Presentation information

[JJ] Poster

M (Multidisciplinary and Interdisciplinary) » M-IS Intersection

[M-IS18] Aqua planetology

Tue. May 22, 2018 10:45 AM - 12:15 PM Poster Hall (International Exhibition Hall7, Makuhari Messe)

convener:Yasuhito Sekine(Department of Earth and Planetary Science, University of Tokyo), Tomohiro Usui(Earth-Life Science Institute, Tokyo Institute of Technology), Hidenori Genda(東京工業大学 地球生命研究所, 共同), Takazo Shibuya(Japan Agency for Marine-Earth Science and Technology)

[MIS18-P06] Water chemistry recorded in smectite from lacustrine sediment at Gale Crater, Mars

*Keisuke Fukushi1, Yasuhito Sekine2 (1.Institute of Nature & Environmental Technology, Kanazawa University, 2.Department of Earth & Planetary Science, The University of Tokyo)
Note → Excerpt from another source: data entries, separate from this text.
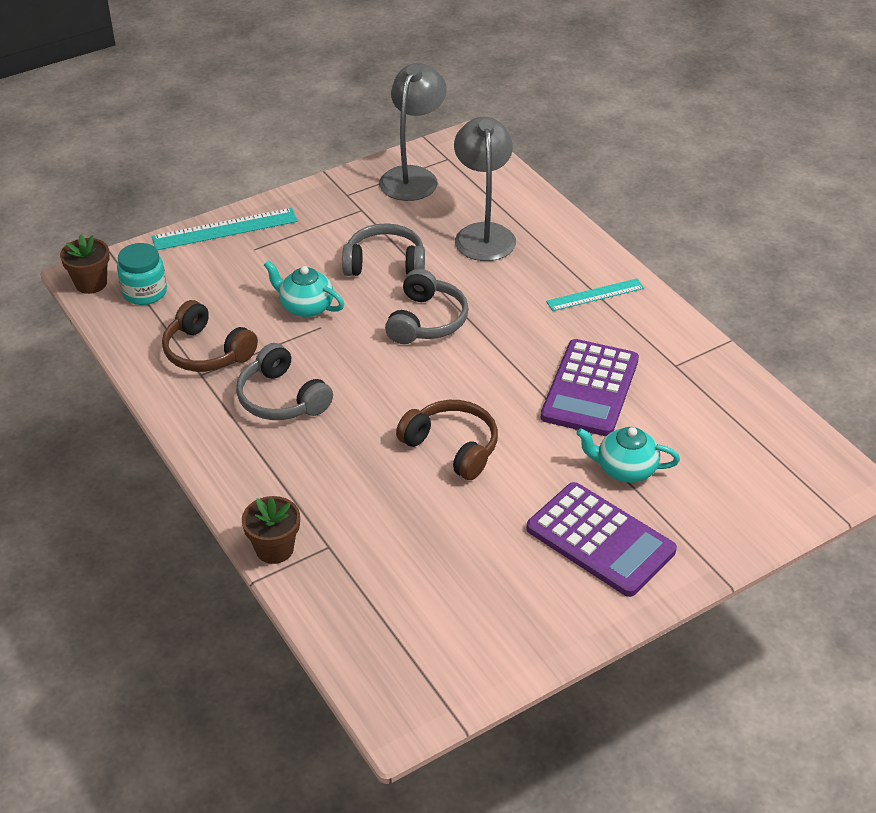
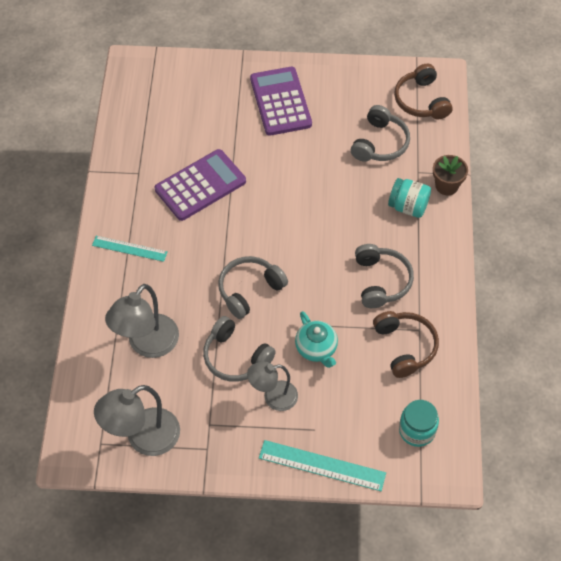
camera: 145 degrees left, 15 degrees up
brown flower pot [60,234,109,294] -> none
brown headphones [396,400,498,480] -> brown headphones moved to [394,64,453,120]
turquoise teapot [576,427,680,483] -> none
none -> grey lamp [247,362,298,411]
none -> grey headphones [351,105,410,162]
none -> turquoise jar [388,178,431,218]

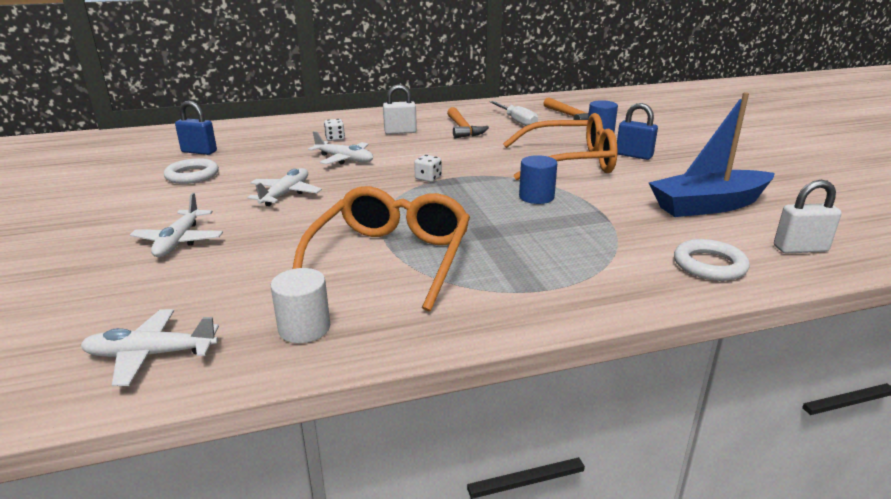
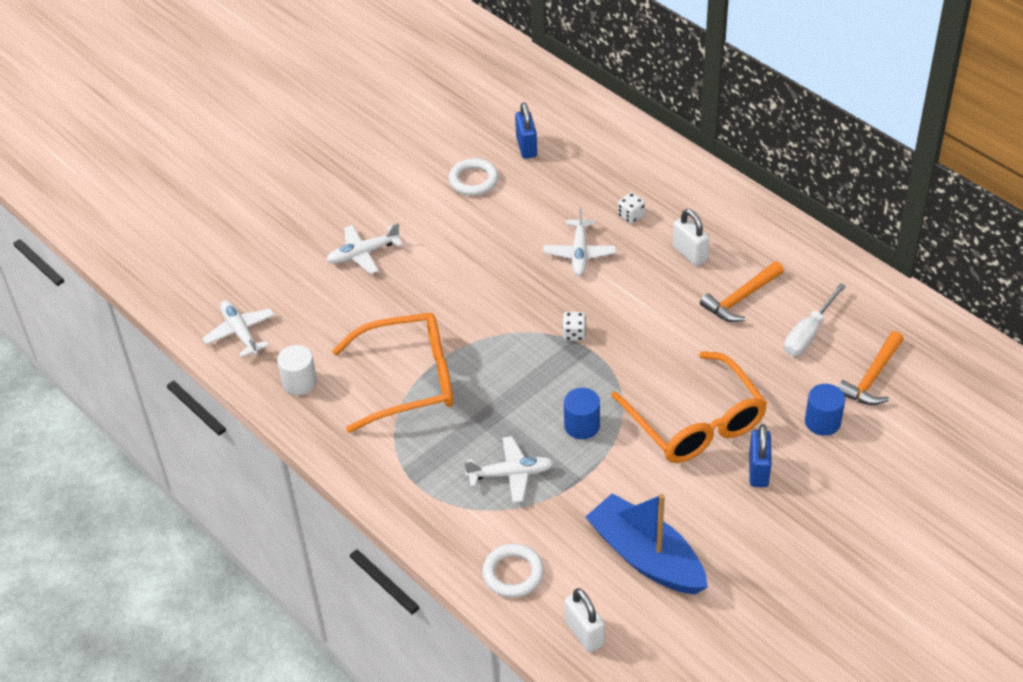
camera: 65 degrees right, 20 degrees up
white plane [247,168,322,206] -> white plane moved to [464,436,554,503]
There are lots of the evidences of the presence of the surface liquid water on early Mars [1,2]. Because aqueous solutions are unique transport media for the essential elements and metabolic energy sources required for the activities of life [3,4], the quantitative understanding of the water chemistry on the early Mars is crucial to access the habitability. There are number of attempts to estimate the water chemistry of early Mars by means of geochemical modeling [5,6,7,8]. The almost all previous attempts to reconstruct the ancient water chemistry on Mars are bottom-up approach to reproduce the observed mineral assemblages by assuming the initial solution compositions, reactants minerals, water-rock ratio and the series of chemical reactions. The water chemistries obtained from the bottom-up approaches must highly depend on the assumptions, which are always difficult to justify on early Mars.

The top-down approach for the quantitative reconstruction of the water chemistry of pore-water in terrestrial clay rocks was proposed by Gaucher et al [9]. This approach can reproduce the measured water chemistry in porewater in clay rocks without any estimated parameters [9,10,11]. Smectite is unique mineral that possesses the exchangeable cation (Na+, K+, Mg2+ and Ca2+) in the interlayer. The interlayer can record the major cationic composition of the surrounding solution. The geochemical modeling based on the cationic composition in smectite can provide the reasonable prediction of other solution parameters such as anion compositions including dissolved carbonate, pH and redox conditions [9,10,11].

The Mars Science Laboratory rover Curiosity has been analyzed the mineralogy and geochemistry of the fluvial-lacustrine sediment from long-lived lake in Gale Crater [1]. Two core samples of the lacustrine sediments were obtained at Yellowknife Bay formation. The matrices of the sediments are classified into mudstone containing secondary minerals such as smectite formed by early diagenetic process [1,6,12]. The light-toned calcium sulfate vein formed after the sedimentation and early diagenesis of the lacustrine sediments were observed in the formation [1,8,12,13]. The obtained X-ray diffraction patterns of smectite provides the information about the exchangeable cations in the interlayer [12,14]. The hydrologic activity in Gale Crater was considered to be occurred between 3.8 to 3.1 Ga [15]. The smectite in the Yellowknife Bay sediments possibly records the water chemistry in the pore-water at the last stage in the presence of liquid water. Present study quantitatively estimates the major components composition of pore water based on the exchangeable cation compositions in the smectite and the soluble salts mineralogy observed in Yellowknife Bay. The pH and redox condition in the pore-water are estimated based on the major composition.